I put my RF hat on last night and had a think about how the grounding box cables are made.
The construction will effectively create a balun that can reflect an impedance connected to the end of the cable.
The length of the cable (balun) will determine where impedance nulls and peaks will occur across the frequency range. This is the theory so the test is to find out if the grounding box actually has an impedance.
This impedance is relative to free space (RF/antenna engineers will understand this). The impedance of free space is 377 ohms, though this could be thought of as a construct as it is calculated from the theoretical capacitance and inductance of free space, or a vacuum if you will.
What is really needed is a Network Analyser to measure the reflected impedance but I don't have one.
The next best thing is to use the calibration signal of the Spectrum Analyser which is a 50MHz square wave, so displays frequencies at 50MHz intervals across the screen.

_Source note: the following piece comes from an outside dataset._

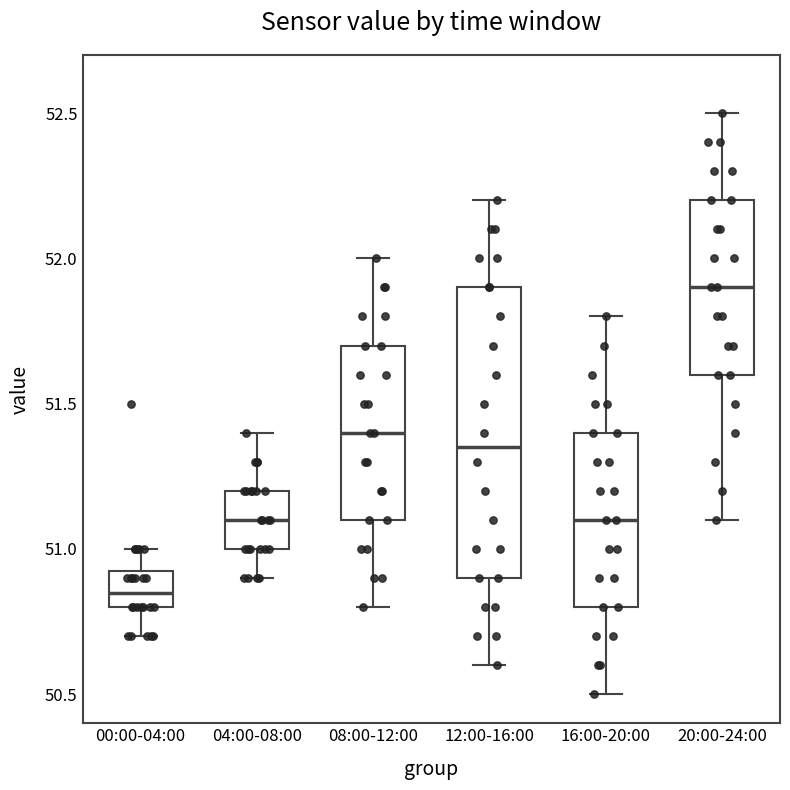

Where is the lower edge of the box for 00:00-04:00 on the y-axis? The values are not printed on the chart, so give them approximately, as read against the axis.

50.80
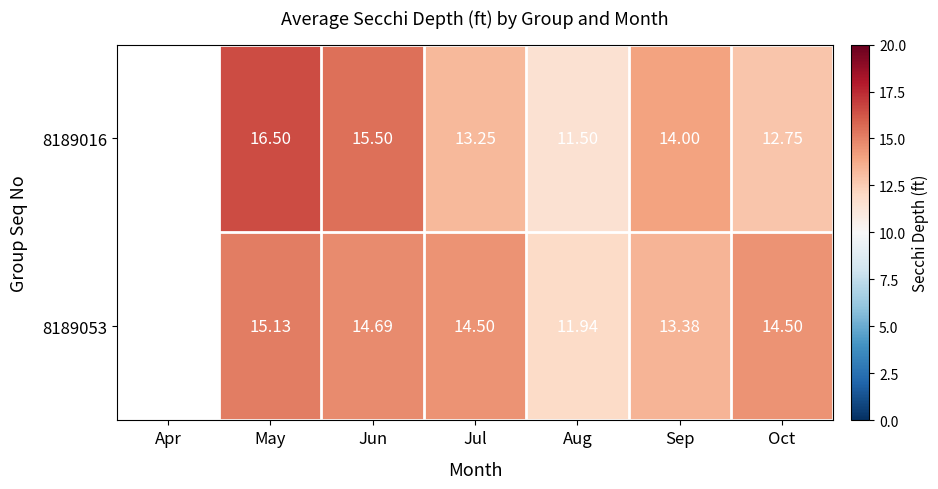

Is the value of 8189016 at Jun greater than the value of 8189053 at Jun?

Yes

I quickly made an adaptor so the grounding box cable could be connected directly to the Spectrum Analyser.
http://i63.tinypic.com/v7txtd.jpg
The spectrum was monitored with and without just the lead connected, no difference was found. When the grounding box was connected to the other end of the cable a difference was observed, but only to the bottom 4 frequencies, namely 50/100/150 and 200MHz.
The differences were small but repeatable so the Analyser was set to display to 200MHz and at its maximum vertical resolution of 3dB per graticule line.
Display with/without just the cable connected:
http://i67.tinypic.com/2vll8wy.jpg
Note the respective levels of the four spikes.
Display with cable and grounding box connected:
http://i68.tinypic.com/28ajmrn.jpg
Note the 50 and 150MHz responses have increased and the 100 and 200MHz responses have decreased.
OK what does this tell us? It doesn't tell us what the impedance is as that is beyond the scope of the test.
It does confirm that the grounding box has an impedance at RF.